Start of Winter: Earth begins to freeze

May 15th, 2012
by Jo Law

During the past 5 days, both the monthly lowest minimum of 8.5ºC and the lowest maxiumum of 16.6ºC were recorded on May 14th at Bellambi (AWS). The Chinese Almanac tells of a much harsher winter to come as earth begins to freeze at the start of winter. In comparison, the Australian winter is much milder with the Southern Ocean tempering much of the cold polar air. Earth has not begun to freeze in the Illawarra (nor will this be likely) but the air has began to dry.

The combination of low humidity, wearing of woolens, and heating is making my skin feel dry. Likewise, despite the high rainfall of the preceding months, the garden is showing signs of requiring extra moisture. The soil in our raised beds is largely built up from animal manure, green manure, and compost, which requires replenishing after every planting. One and a half metre below this top humus is hard clay.

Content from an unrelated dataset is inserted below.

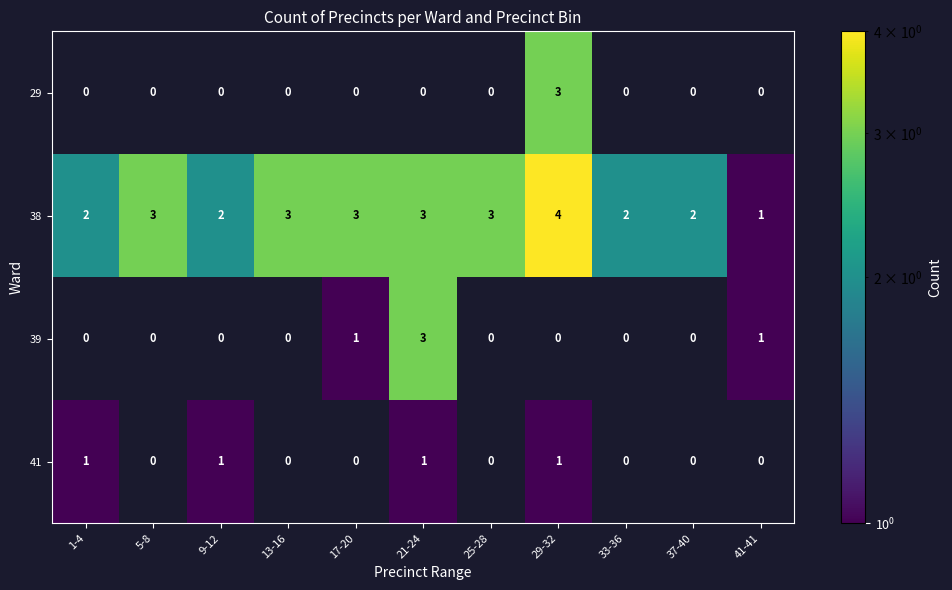

Which series changed the most between 25-28 and 37-40?

38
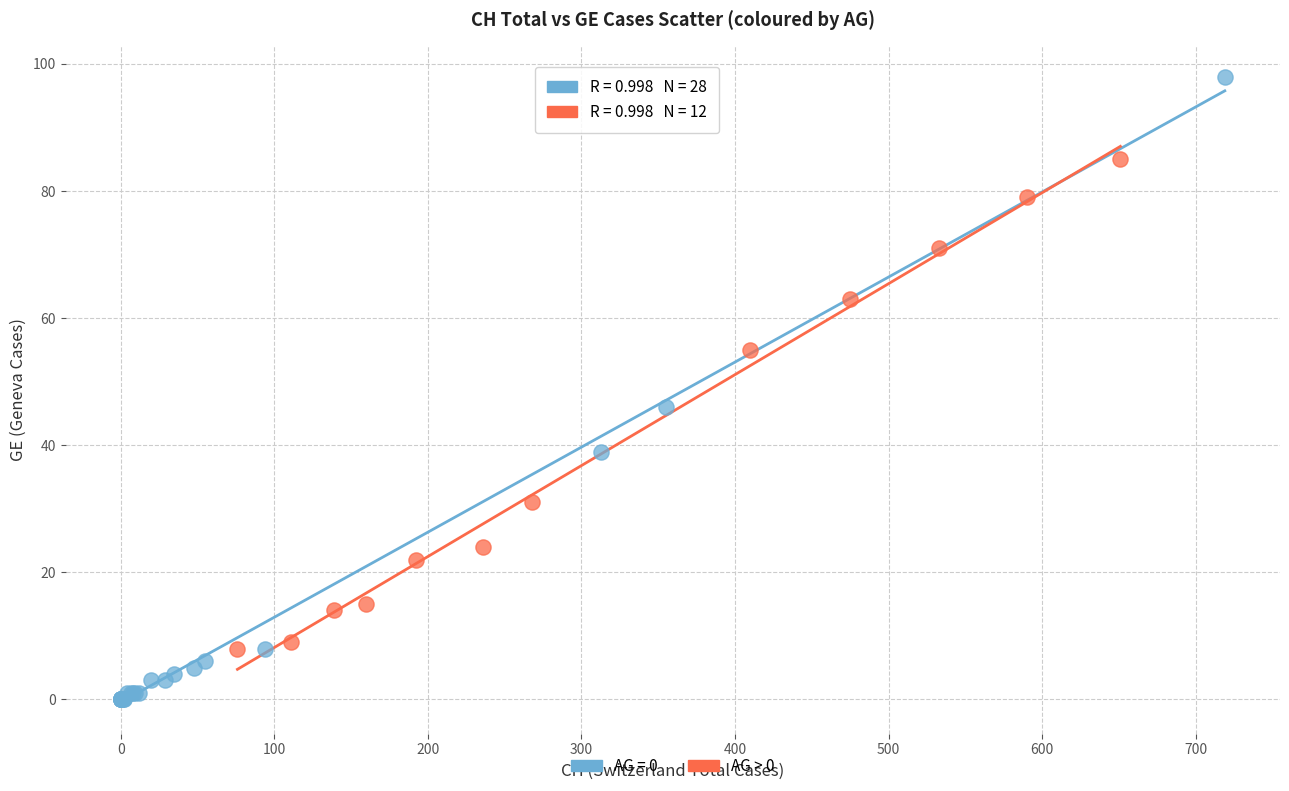

Which series contains the highest Y value?

AG = 0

Australian soils in general are deficient in nutrients and organic matter, particularly important for  the growing of culinary fruits and vegetables. Phophorous, iodine, potassium and trace elements are notably missing. Australia is geological very stable. The continent sits in the middle of a tectonic plate with very little seismic or volcanic activities. It has the oldest rock in the world and our soils are derived from aged granite erosion. Besides some flood plains and pockets of land that benefitted from volcanic activities in the distant past (mainly the southeastern part of Australia about 10 million years ago), soils are poor. And unlike lands in the northern hemisphere, Australia has not been enriched by glaciation, which add ground up rock (minerals) to the soil, for 300 million years.